[Start of Attachment]

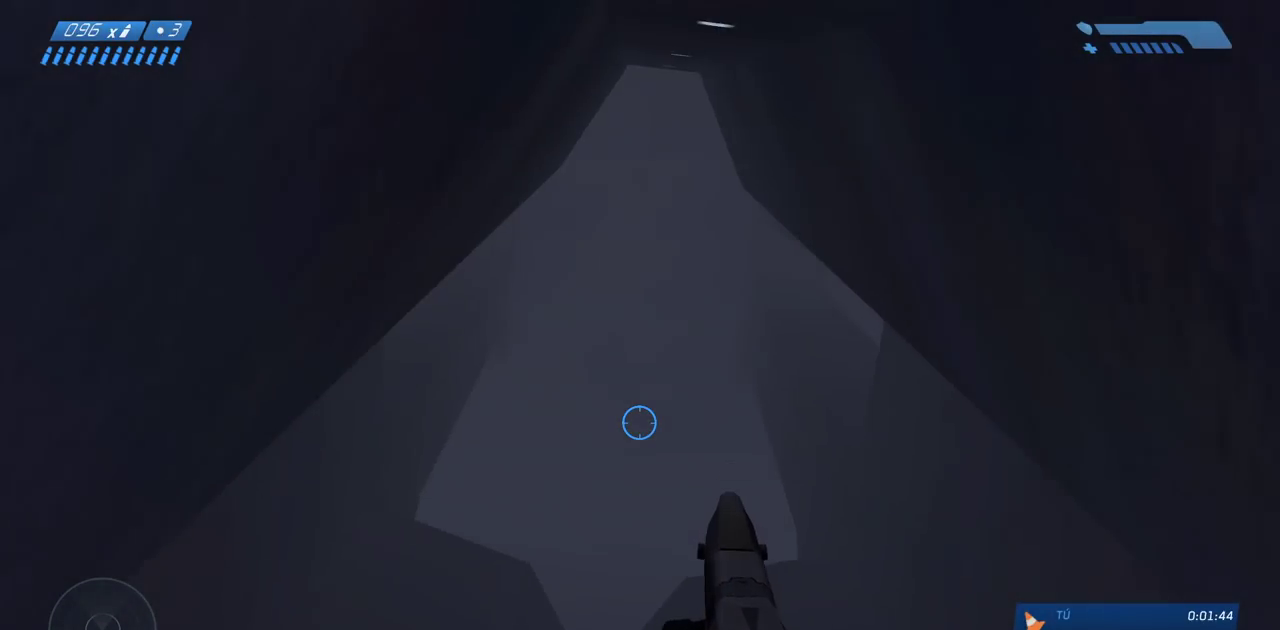
{"keys": [], "mouse": [], "events": []}
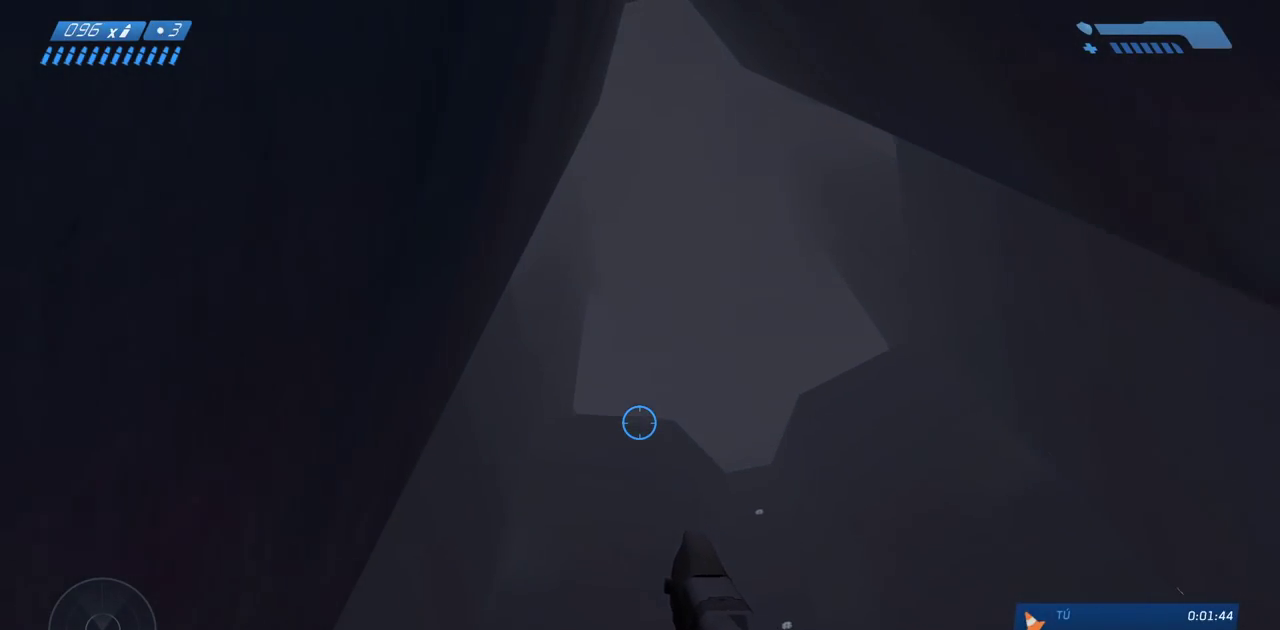
{"keys": [], "mouse": [], "events": []}
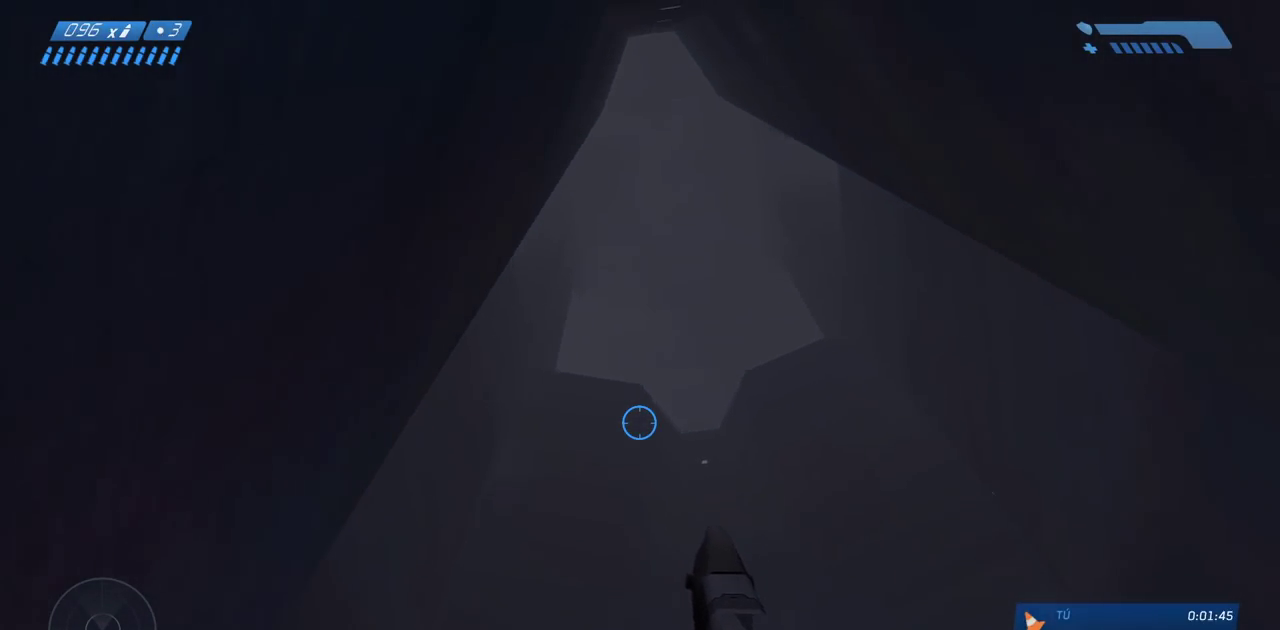
{"keys": [], "mouse": [], "events": [[117, "f", "down"], [250, "f", "up"]]}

[End of Attachment]

About this task: Would you give the data above again word for word, minus the pictures?

Exercise output:
{"keys": [], "mouse": [], "events": []}
{"keys": [], "mouse": [], "events": []}
{"keys": [], "mouse": [], "events": [[117, "f", "down"], [250, "f", "up"]]}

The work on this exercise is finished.